[Source listing]
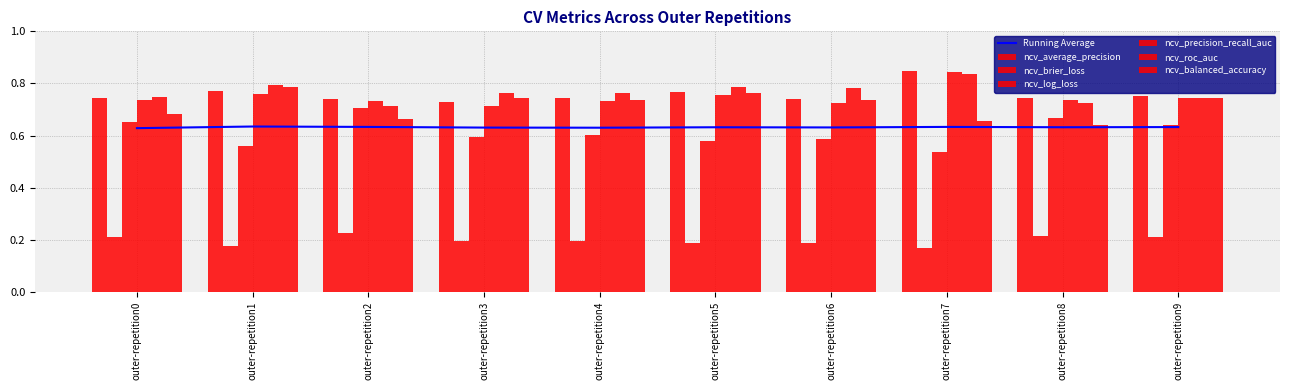

What is the maximum value shown in the chart?

0.8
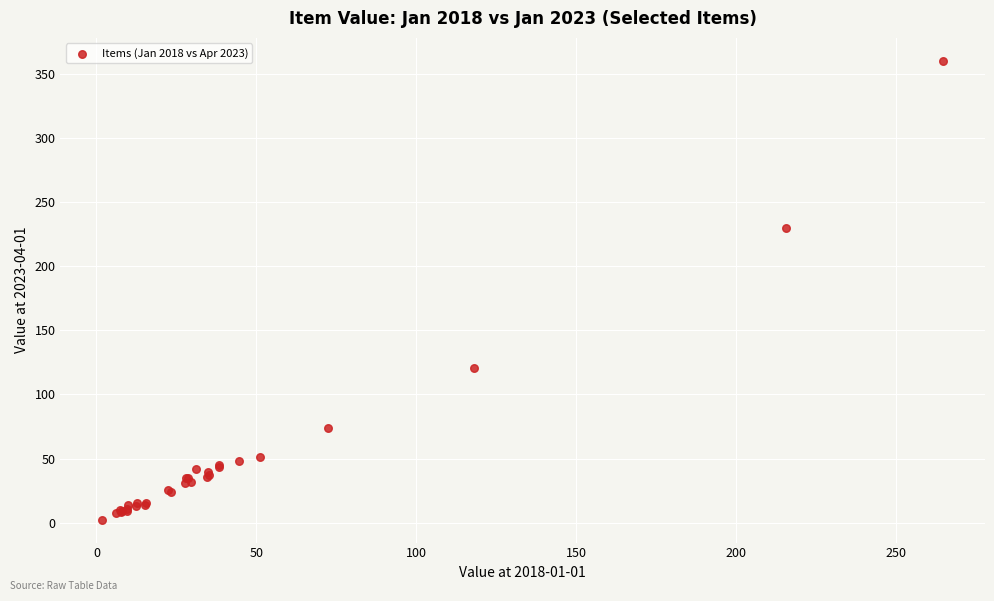

What Y value in the scatter plot is closest to 181?

229.8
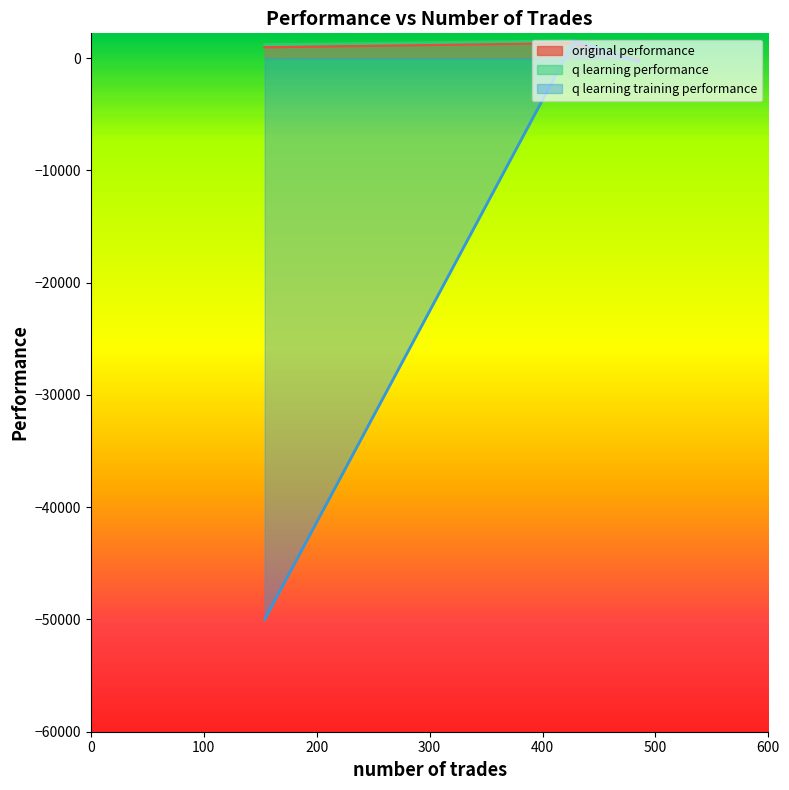

What is the difference between the maximum and minimum values in the original performance series?

1583.1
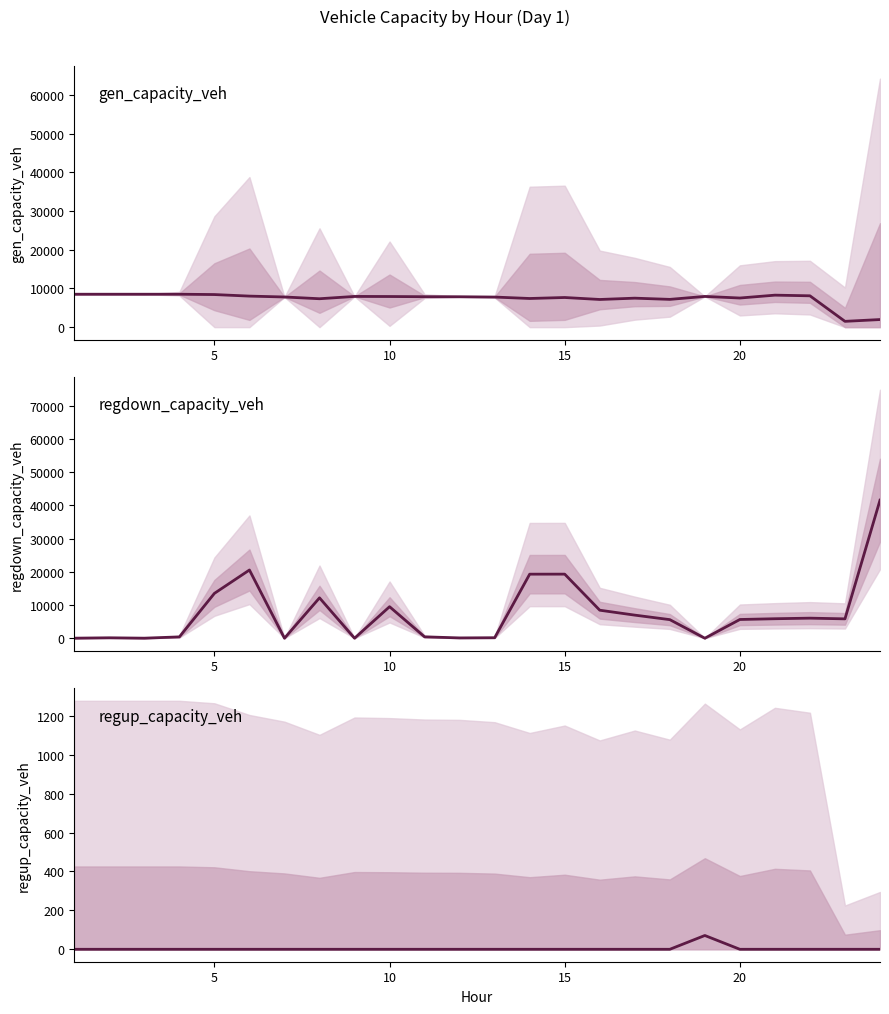

How many categories are shown in the chart?

24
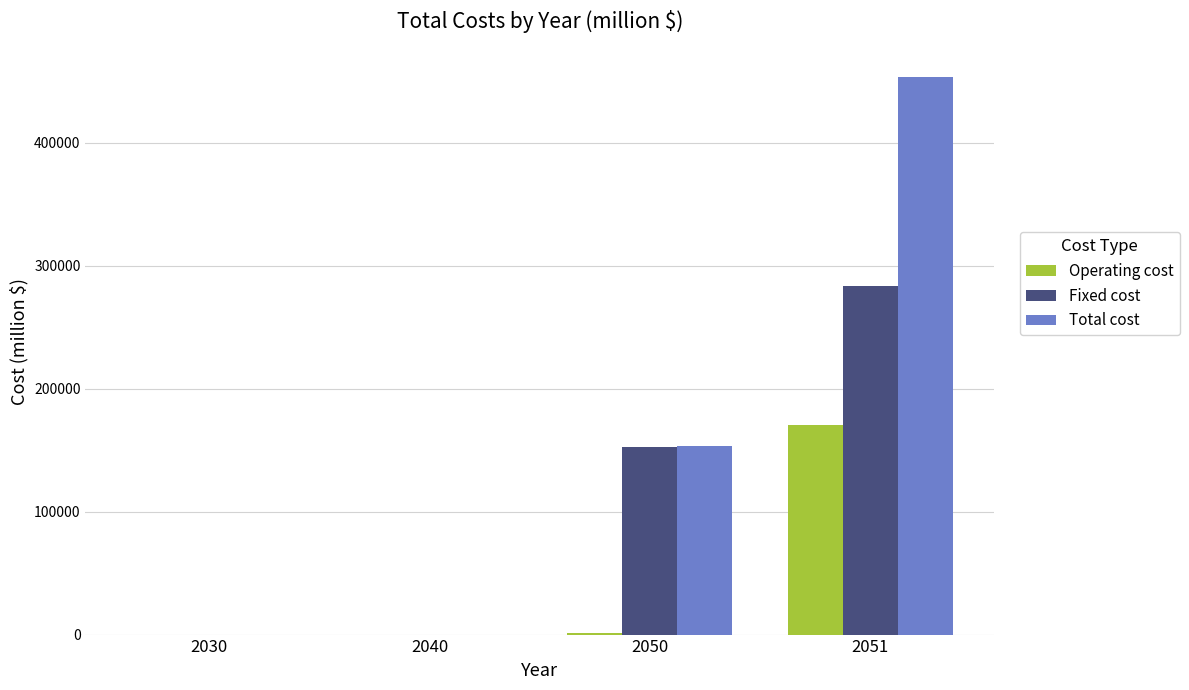

Which series changed the most between 2040 and 2051?

Total cost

**Requirement:** Pull every text line from the listing above, copying each one word for word and leaving out the pictures.

**Answer space:**
What is the maximum value shown in the chart?

0.8

What Y value in the scatter plot is closest to 181?

229.8

What is the difference between the maximum and minimum values in the original performance series?

1583.1

How many categories are shown in the chart?

24

Which series changed the most between 2040 and 2051?

Total cost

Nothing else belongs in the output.